Confined Space Safety: Why Gas Detection Upkeep Can't Be Skipped
Confined space entry protocols demand more than owning a gas monitor, proper maintenance and daily testing are what actually prevent fatalities, Safety+Health Magazine reports in a Workplace Solutions column by Ashley Easterwood, a marketer at ION Science Inc. in The Woodlands, Texas.
Market Impact
Easterwood’s guidance centers on two often-overlooked maintenance steps: bump tests and calibration gas checks. Bump tests are described as frequent, daily checks that confirm sensors and alarms respond correctly, while calibration gas testing is a more methodical process used to diagnose whether a monitor’s readings are actually accurate. Both are necessary, according to the column, and neither should be treated as optional even when a worker is already wearing a personal gas monitor.
The piece also emphasizes that personal gas detection devices and fixed gas detection units serve different but complementary roles. Personal monitors give workers immediate readings of hazardous gases in breathing air, while fixed units form part of a broader detection system for the site. Easterwood notes that communication between crew members about what both types of equipment are reading helps ensure toxin levels stay safe and can catch problems in the confined space before they escalate, rather than only after an alarm sounds.

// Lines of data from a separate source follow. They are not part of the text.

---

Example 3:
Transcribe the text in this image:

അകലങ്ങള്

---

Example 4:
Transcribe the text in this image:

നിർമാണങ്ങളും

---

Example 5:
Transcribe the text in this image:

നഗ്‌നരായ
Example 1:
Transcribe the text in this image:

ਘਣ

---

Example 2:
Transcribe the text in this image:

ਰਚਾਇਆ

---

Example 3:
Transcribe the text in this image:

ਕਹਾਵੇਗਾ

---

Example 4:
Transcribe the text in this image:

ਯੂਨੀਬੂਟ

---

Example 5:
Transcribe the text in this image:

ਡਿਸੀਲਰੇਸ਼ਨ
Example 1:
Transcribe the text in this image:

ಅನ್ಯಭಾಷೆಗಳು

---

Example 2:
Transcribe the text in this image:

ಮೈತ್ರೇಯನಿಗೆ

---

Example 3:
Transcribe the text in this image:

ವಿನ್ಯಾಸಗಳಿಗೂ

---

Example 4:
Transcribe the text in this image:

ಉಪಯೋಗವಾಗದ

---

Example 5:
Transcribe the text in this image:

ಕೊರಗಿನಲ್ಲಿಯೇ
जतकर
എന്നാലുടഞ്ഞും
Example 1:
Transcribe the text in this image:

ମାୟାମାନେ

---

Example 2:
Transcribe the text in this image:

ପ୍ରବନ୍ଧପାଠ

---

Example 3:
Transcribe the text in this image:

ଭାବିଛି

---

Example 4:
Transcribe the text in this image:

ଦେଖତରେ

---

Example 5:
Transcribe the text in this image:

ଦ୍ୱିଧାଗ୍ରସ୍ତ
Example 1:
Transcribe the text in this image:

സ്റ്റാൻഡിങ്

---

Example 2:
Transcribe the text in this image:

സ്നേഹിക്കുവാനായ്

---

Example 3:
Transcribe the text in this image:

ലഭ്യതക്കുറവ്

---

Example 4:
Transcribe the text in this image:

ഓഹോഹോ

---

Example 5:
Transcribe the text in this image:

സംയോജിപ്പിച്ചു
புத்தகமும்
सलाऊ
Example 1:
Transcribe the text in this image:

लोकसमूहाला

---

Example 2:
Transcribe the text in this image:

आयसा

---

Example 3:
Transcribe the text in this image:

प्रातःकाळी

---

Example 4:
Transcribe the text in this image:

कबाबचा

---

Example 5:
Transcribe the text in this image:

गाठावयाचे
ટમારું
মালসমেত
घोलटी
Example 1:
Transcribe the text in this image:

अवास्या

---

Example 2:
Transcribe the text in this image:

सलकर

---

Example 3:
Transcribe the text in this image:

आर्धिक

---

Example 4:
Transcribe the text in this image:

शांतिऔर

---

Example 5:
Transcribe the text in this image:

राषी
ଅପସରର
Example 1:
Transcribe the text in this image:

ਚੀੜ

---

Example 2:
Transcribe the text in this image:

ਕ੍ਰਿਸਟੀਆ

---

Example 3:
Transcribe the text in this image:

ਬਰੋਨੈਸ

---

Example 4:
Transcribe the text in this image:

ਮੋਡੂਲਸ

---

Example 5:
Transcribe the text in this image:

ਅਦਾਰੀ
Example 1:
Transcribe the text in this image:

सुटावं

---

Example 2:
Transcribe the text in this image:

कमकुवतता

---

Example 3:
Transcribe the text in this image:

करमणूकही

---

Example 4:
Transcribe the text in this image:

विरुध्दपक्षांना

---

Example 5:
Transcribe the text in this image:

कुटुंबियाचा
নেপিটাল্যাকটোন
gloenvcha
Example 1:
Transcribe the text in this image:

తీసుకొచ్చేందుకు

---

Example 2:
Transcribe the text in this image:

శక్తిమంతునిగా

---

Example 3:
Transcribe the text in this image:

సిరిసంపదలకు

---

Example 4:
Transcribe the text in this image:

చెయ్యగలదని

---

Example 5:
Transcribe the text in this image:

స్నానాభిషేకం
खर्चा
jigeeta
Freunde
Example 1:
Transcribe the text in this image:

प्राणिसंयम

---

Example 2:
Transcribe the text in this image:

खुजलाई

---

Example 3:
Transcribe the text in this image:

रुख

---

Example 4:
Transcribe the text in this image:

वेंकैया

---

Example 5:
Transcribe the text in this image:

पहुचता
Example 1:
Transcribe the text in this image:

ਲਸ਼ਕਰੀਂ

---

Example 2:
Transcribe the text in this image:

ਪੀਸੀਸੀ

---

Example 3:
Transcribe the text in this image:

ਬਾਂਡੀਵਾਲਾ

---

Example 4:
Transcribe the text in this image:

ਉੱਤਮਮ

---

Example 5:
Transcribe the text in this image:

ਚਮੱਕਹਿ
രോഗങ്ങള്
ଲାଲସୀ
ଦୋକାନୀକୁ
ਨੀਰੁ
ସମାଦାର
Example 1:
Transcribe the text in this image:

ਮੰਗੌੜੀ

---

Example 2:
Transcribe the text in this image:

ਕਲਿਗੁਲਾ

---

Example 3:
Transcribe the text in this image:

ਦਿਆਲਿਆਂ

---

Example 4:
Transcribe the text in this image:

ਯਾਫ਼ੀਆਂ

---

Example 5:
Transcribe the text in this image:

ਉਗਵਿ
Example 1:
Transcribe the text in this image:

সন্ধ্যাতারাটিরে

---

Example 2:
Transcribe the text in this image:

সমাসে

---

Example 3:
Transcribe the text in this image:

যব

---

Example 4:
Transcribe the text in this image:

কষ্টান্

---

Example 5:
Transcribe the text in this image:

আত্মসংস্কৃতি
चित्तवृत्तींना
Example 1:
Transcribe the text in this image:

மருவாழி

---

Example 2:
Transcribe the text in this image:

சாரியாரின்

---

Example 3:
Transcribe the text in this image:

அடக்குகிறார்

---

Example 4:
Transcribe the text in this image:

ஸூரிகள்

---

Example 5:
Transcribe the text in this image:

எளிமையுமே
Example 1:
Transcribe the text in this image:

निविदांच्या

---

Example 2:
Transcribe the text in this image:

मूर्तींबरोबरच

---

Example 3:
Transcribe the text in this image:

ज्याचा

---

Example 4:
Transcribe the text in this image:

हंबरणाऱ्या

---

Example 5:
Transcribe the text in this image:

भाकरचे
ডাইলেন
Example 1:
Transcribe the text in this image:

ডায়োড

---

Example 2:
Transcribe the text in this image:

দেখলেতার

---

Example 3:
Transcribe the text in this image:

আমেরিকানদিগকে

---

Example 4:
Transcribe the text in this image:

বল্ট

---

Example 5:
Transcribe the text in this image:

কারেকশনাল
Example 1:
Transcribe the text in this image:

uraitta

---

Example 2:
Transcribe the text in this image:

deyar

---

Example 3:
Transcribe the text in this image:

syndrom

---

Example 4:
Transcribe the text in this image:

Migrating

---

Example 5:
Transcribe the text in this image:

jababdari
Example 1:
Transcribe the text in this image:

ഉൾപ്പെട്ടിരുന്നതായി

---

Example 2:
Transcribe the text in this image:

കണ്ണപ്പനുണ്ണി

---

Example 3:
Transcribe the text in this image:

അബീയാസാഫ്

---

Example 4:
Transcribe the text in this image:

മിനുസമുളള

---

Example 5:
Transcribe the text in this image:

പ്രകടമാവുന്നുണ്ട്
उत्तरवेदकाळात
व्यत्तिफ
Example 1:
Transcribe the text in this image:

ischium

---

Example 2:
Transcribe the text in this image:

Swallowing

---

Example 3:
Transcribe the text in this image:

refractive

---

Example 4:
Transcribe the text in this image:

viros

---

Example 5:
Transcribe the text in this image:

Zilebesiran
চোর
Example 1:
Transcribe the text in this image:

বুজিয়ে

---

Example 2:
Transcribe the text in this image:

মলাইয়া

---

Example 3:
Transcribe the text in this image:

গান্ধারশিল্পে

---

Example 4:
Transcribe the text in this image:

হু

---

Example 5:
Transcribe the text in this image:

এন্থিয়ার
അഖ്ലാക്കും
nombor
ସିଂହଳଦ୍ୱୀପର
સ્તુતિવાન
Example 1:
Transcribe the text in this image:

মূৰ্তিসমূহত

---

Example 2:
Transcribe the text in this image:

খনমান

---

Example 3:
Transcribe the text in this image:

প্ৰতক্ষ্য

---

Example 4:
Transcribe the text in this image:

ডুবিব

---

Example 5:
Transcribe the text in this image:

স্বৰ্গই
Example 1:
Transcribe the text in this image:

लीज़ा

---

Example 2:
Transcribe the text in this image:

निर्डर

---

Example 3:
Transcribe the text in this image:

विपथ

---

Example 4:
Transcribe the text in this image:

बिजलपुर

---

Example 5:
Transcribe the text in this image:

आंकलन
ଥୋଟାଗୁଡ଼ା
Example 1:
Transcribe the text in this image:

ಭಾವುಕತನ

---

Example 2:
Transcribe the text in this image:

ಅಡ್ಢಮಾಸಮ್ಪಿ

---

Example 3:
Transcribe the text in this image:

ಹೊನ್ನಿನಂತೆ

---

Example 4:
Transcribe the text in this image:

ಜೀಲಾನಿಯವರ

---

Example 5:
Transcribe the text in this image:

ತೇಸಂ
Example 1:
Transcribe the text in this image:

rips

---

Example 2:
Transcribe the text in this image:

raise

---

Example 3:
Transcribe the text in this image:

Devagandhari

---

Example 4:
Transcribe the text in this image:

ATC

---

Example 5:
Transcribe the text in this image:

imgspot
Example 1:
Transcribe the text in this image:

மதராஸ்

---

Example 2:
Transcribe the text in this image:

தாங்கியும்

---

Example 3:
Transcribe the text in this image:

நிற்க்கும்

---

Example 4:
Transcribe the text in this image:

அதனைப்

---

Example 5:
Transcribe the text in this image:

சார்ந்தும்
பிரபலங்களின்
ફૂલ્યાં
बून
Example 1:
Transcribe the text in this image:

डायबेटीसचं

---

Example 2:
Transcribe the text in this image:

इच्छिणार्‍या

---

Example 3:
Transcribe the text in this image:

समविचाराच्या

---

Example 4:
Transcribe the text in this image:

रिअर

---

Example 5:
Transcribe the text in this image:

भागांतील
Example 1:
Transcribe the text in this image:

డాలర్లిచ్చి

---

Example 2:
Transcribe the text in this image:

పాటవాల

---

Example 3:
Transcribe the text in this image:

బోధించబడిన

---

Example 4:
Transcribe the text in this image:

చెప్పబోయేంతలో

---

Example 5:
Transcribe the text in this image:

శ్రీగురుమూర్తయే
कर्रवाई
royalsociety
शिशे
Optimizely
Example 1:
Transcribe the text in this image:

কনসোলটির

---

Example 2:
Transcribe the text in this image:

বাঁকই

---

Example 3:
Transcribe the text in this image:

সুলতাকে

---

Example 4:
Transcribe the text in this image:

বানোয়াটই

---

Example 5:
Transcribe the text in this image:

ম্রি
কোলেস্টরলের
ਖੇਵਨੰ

What It Means for Subcontractors
- Crews performing confined space work (tank cleaning, vessel entry, trenching, utility vaults) should run bump tests on personal gas monitors before every single entry, not just at shift start, per the column’s guidance.
- Field service companies should schedule regular calibration gas testing separately from daily bump tests since the two check different things: responsiveness versus accuracy.
- Sites should pair personal gas monitors with fixed detection units and establish a radio or verbal communication protocol so crew members can compare readings from both systems in real time.
- Confined space entry plans should confirm PPE beyond gas monitors, such as masks or oxygen monitors, is on hand based on the specific hazards of the job site, not treated as a one-size-fits-all kit.
- Supervisors overseeing entry permits should verify monitor software is current before deployment, since outdated firmware was flagged in the column as a gap that undermines otherwise-working hardware.